Targeted disruption of NF-{kappa}B1 (p50) augments cigarette smoke-induced lung inflammation and emphysema in mice: a critical role of p50 in chromatin remodeling

Saravanan Rajendrasozhan, Sangwoon Chung, Isaac K Sundar, Hongwei Yao, Irfan Rahman
American Journal of Physiology. Lung Cellular and Molecular Physiology 2010, 298 (2): L197-209
NF-kappaB-mediated proinflammatory response to cigarette smoke (CS) plays a pivotal role in the pathogenesis of chronic obstructive pulmonary disease (COPD). The heterodimer of RelA/p65-p50 (subunits of NF-kappaB) is involved in transactivation of NF-kappaB-dependent genes, but interestingly p50 has no transactivation domain. The endogenous role of p50 subunit, particularly in regulation of CS-mediated inflammation in vivo, is not known. We therefore hypothesized that p50 subunit plays a regulatory role on RelA/p65, and genetic ablation of p50 (p50(-/-)) leads to increased lung inflammation and lung destruction in response to CS exposure in mouse. To test this hypothesis, p50-knockout and wild-type (WT) mice were exposed to CS for 3 days to 6 mo, and inflammatory responses as well as air space enlargement were assessed. Lungs of p50-deficient mice showed augmented proinflammatory response to acute and chronic CS exposures as evidenced by increased inflammatory cell influx and proinflammatory mediators release such as monocyte chemoattractant protein-1 (MCP-1) and interferon-inducible protein-10 (IP-10) compared with WT mice. IKK2 inhibitor (IMD-0354), which reduces the nuclear translocation of RelA/p65, attenuated CS-mediated neutrophil influx in bronchoalveolar lavage fluid and cytokine (MCP-1 and IP-10) levels in lungs of WT but not in p50-deficient mice. Importantly, p50 deficiency resulted in increased phosphorylation (Ser276 and Ser536), acetylation (Lys310), and DNA binding activity of RelA/p65 in mouse lung, associated with increased chromatin remodeling evidenced by specific phosphoacetylation of histone H3 (Ser10/Lys9) and acetylation of H4 (Lys12) in response to CS exposure.
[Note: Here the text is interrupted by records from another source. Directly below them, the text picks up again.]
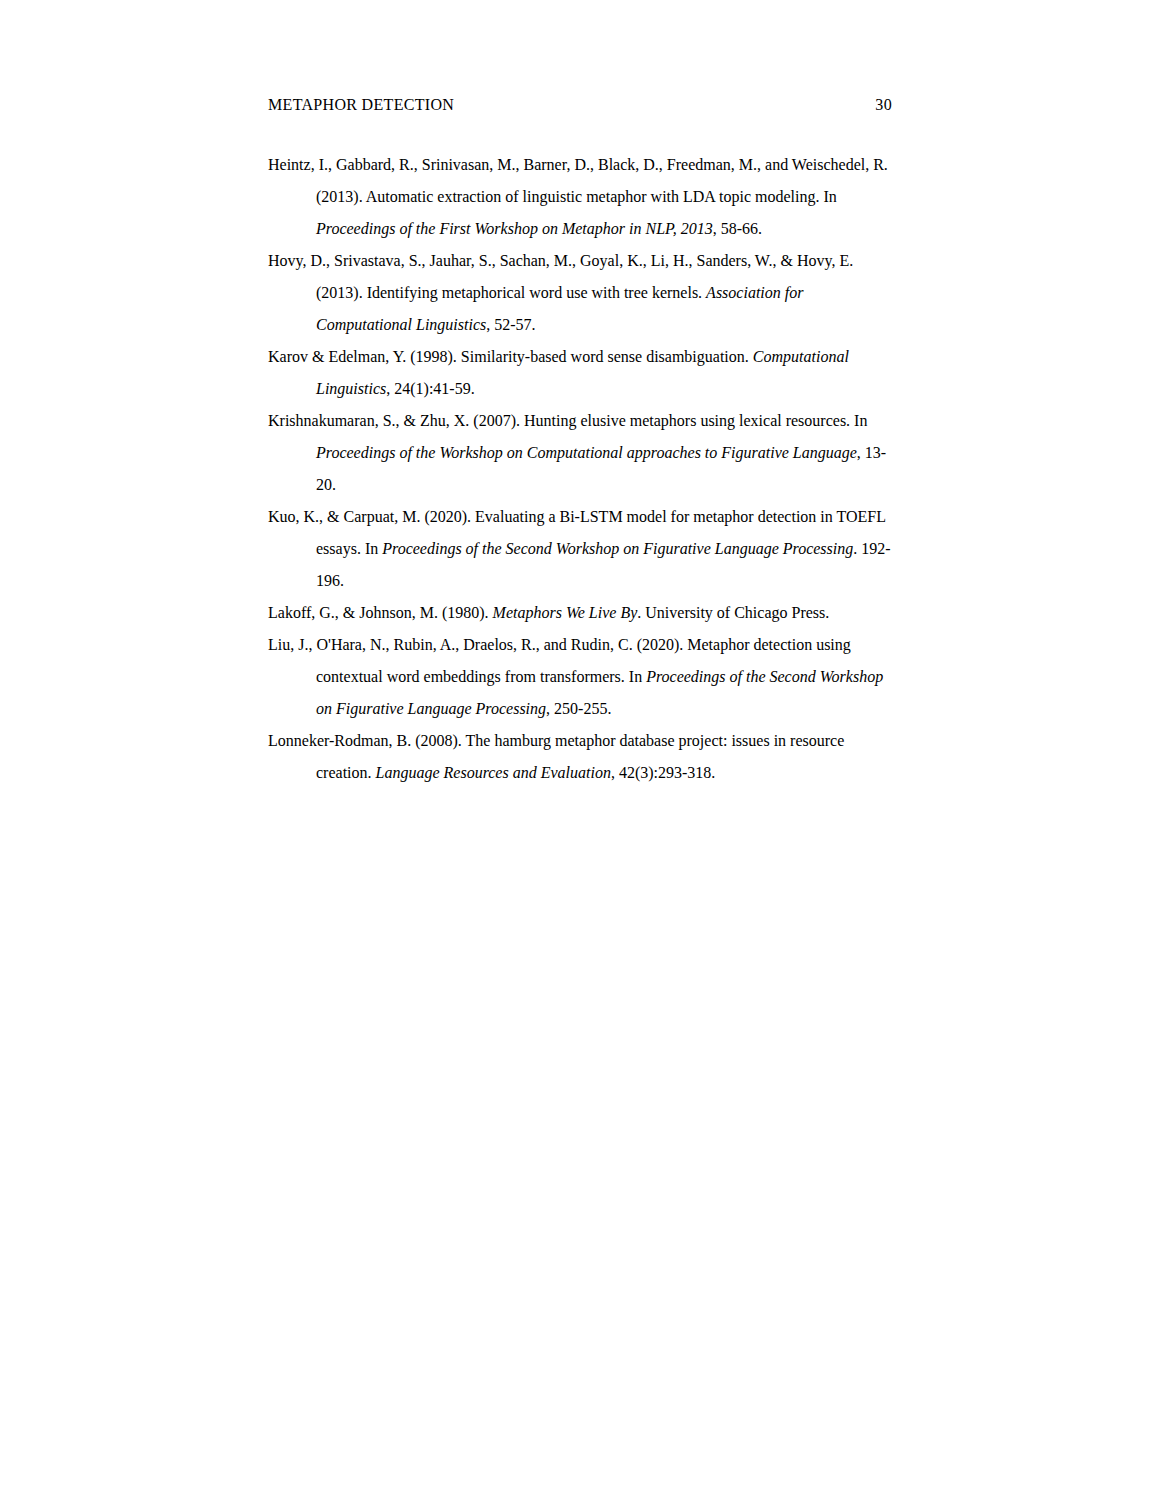Metaphor Detection 30
Heintz, I., Gabbard, R., Srinivasan, M., Barner, D., Black, D., Freedman, M., and Weischedel, R. (2013). Automatic extraction of linguistic metaphor with LDA topic modeling. In Proceedings of the First Workshop on Metaphor in NLP, 2013, 58-66.
Hovy, D., Srivastava, S., Jauhar, S., Sachan, M., Goyal, K., Li, H., Sanders, W., & Hovy, E. (2013). Identifying metaphorical word use with tree kernels. Association for Computational Linguistics, 52-57.
Karov & Edelman, Y. (1998). Similarity-based word sense disambiguation. Computational Linguistics, 24(1):41-59.
Krishnakumaran, S., & Zhu, X. (2007). Hunting elusive metaphors using lexical resources. In Proceedings of the Workshop on Computational approaches to Figurative Language, 13-20.
Kuo, K., & Carpuat, M. (2020). Evaluating a Bi-LSTM model for metaphor detection in TOEFL essays. In Proceedings of the Second Workshop on Figurative Language Processing. 192-196.
Lakoff, G., & Johnson, M. (1980). Metaphors We Live By. University of Chicago Press.
Liu, J., O'Hara, N., Rubin, A., Draelos, R., and Rudin, C. (2020). Metaphor detection using contextual word embeddings from transformers. In Proceedings of the Second Workshop on Figurative Language Processing, 250-255.
Lonneker-Rodman, B. (2008). The hamburg metaphor database project: issues in resource creation. Language Resources and Evaluation, 42(3):293-318.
Surprisingly, p50-null mice showed spontaneous air space enlargement, which was further increased after CS exposure compared with WT mice. Thus our data showed that p50 endogenously regulates the activity of RelA/p65 by decreasing its phosphoacetylation and DNA binding activity and specific histone modifications and that genetic ablation of p50 leads to air space enlargement in mouse.